Oh wait, im then asked to find the angle at which the orbit of the comet crosses that of earth's so i guess i will have to consider the position vector.

The angular momentum i have written as so:

L=Iw
L=mR^2 x (r x v)/[r]^2

I have used the square brackets to indicate that it is the magnitude of r.

So for the comet at perihelion it has L:

=mR^2 x (rc x 2Ve)/[r]^2
where rc is the position vector of the comet at perihelion

For the comet at earth's orbital distance it has L:

=m(2R)^2 x (rce x V)/[2r]^2

where rce is the position vector of the comet when it crosses earths orbit. V is the velocity of the comet as it crosses earths orbit.

These two equations should be equal.

I am going to carry out some calculations according to what i have writtern here, if anyone thinks im going about this the wrong way or sees an error in my equations, corrections would be great. Thanks

5. Nov 24, 2007

karnten07

So i get my equations after cancelling terms as:

rce x Vce = r x 2Ve

Vce is the velocity of the comet as it crosses earths orbit.

If the magnitude of rce is twice that or r, then Vce will equal Ve as it crosses earths's orbit. I have reread the question and it asks for the comets SPEED so i have doen that now. now i have to find the angle at which it crosses earth's orbit.

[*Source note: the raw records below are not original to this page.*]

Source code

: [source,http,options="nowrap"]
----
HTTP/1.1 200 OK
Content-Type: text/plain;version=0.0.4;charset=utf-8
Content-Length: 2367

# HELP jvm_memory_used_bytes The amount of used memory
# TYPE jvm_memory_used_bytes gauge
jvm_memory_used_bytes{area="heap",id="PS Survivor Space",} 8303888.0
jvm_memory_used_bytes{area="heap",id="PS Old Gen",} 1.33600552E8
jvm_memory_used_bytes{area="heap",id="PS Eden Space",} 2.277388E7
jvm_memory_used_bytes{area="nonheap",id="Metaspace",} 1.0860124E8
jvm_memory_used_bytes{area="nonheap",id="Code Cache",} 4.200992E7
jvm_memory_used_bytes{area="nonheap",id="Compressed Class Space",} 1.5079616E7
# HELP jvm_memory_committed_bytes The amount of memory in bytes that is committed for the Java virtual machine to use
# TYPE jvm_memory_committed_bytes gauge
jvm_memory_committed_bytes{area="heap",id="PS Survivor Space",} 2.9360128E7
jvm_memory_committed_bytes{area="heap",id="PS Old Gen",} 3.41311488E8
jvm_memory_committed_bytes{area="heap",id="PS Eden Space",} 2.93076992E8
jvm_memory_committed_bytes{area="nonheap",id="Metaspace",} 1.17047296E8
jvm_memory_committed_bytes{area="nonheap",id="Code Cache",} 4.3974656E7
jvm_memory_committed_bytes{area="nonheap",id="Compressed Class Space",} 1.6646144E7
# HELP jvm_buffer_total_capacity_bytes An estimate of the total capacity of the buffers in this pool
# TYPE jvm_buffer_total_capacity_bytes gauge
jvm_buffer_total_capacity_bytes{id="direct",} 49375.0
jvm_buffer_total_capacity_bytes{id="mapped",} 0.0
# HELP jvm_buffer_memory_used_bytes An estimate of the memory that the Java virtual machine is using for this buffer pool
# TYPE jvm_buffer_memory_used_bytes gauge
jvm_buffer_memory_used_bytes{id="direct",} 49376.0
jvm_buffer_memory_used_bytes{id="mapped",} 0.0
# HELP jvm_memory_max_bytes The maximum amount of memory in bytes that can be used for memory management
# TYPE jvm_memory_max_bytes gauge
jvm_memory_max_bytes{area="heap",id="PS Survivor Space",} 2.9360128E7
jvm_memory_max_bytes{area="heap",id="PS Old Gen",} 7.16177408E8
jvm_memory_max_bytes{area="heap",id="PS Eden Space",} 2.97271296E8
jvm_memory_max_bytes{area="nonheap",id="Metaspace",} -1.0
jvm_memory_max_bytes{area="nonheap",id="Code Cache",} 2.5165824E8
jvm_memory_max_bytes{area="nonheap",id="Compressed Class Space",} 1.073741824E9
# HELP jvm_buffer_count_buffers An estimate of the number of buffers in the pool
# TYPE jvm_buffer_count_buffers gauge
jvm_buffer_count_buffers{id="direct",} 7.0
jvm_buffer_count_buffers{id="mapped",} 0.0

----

Should i assume that it is the angle from the comets position at perihelion to that at crossing earth's orbit?

Last edited: Nov 24, 2007
6. Nov 24, 2007

Shooting Star

Keep up the effort.

Angular momentum L of comet is m*2Ve*r, where r is radius of earth's orbit, because at perhelion, the velo is perp to the posn vector. Also, L is const in magnitude. You know the energy at the new position in terms of the energy at perhelion. You have to use all this infmn. Try and see up to where can you get.

7. Nov 24, 2007

karnten07

Do you mean L of the comet is m*Ve*r where r is the radius of earth's orbit, because at this point i have calculated the comets velocity to be the same as earths?

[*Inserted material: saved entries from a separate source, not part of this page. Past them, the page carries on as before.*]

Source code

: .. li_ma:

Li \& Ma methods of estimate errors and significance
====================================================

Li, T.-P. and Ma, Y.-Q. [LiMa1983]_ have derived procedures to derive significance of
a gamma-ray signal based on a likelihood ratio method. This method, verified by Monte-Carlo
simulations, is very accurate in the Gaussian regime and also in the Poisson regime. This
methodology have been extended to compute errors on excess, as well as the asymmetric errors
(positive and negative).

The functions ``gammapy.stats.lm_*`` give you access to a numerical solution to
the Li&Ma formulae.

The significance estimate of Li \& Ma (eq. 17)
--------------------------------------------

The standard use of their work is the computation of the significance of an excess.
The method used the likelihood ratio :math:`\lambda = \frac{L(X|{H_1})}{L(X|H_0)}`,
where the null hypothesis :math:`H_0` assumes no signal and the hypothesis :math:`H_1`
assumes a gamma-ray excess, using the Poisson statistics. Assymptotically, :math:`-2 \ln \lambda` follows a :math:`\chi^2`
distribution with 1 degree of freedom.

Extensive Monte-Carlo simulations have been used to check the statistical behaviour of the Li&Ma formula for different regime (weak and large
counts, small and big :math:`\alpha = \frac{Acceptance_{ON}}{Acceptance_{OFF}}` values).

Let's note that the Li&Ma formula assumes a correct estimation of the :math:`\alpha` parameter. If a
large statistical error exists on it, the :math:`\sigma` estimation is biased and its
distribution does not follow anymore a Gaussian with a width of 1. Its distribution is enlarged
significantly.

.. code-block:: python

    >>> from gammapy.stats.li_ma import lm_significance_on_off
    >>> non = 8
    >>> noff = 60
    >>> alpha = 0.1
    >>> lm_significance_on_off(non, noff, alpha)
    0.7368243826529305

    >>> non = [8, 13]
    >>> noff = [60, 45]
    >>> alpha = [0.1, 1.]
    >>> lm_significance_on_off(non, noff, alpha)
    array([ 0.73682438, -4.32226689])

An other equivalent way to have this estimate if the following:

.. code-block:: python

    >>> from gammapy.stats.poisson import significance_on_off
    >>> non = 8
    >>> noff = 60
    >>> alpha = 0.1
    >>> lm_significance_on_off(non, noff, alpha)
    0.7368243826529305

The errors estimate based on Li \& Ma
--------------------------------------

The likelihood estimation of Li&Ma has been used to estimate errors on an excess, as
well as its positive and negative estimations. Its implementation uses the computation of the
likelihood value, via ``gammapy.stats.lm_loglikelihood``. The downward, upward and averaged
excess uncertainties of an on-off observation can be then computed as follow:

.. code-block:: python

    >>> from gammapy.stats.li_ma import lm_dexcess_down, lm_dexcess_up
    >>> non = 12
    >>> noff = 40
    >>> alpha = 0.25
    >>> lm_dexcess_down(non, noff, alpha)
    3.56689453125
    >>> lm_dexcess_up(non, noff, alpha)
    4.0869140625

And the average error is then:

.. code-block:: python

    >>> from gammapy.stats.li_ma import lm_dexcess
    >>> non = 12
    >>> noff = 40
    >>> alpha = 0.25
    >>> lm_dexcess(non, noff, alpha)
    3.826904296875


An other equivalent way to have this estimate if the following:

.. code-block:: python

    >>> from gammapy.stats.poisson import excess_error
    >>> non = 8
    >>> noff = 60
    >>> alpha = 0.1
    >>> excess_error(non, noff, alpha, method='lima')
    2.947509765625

Or do you mean m*Ve*r/2 as L of the comet at perihelion?

Last edited: Nov 24, 2007
8. Nov 24, 2007

Shooting Star

A typo -- should be r/2.

9. Nov 24, 2007

karnten07

Okay, i think i'm getting somewhere now. I have L = r xmv

so re/2 * 2Ve *sin 90 = re* Ve *sin theta

So when cancelling it shows that sin theta = 1 so theta = 90

Im not sure if this is right though because the comet isn't travelling in a circle, so perhaps i have calculated the speed of the comet as it crosses earth's orbit incorrectly.

Last edited: Nov 24, 2007
10. Nov 24, 2007

karnten07

I have an equivalence equation of:

2Ve n = Vx sin theta n

where Vx is the speed of the comet at crossing the earths orbit and n is the unit vector. My previous answer for Vx i think was incorrect.
What energy equation do i use to calculate the speed and angle?

11. Nov 24, 2007

Shooting Star

Yes, on RHS, it's not Ve, but the proper v you can calculate by considering that total energy is const. Also, theta is the angle between r and v, not the theta of the posn vector.

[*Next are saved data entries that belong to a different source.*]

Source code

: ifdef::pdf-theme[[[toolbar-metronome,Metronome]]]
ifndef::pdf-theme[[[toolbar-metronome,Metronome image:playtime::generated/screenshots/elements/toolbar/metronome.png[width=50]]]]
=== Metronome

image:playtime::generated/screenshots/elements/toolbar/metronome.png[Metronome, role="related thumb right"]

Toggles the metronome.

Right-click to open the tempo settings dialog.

Tell me, in which chapter were you given this. I'm asking so that I can help you appropriately.

12. Nov 24, 2007

Shooting Star

Also, whether you are familiar with conic sections, like ellipses, in polar co-ordinates?

13. Nov 24, 2007

karnten07

Yes i see that it is incorrect now. I also see that theta is the angle between r and v. This question relates to the chapter in my notes called gravitation and keplers laws. This chapter came just after a chapter on rotational motion of rigid bodies.

14. Nov 24, 2007

karnten07

There is a mention of conics and ellipses here in my notes. I think i may need to do more reading around about this subject. So i might come back to this question later on. Thanks for your help and if you have any further insights please do tell.

15. Nov 24, 2007

Shooting Star

The path of the comet is an ellipse with e=1/2. We can find the pt of intersection with the circular orbit of earth. But you have taken a very good decision to read up on it before proceeding further. You can come back to it well prepared and you'll get all the help.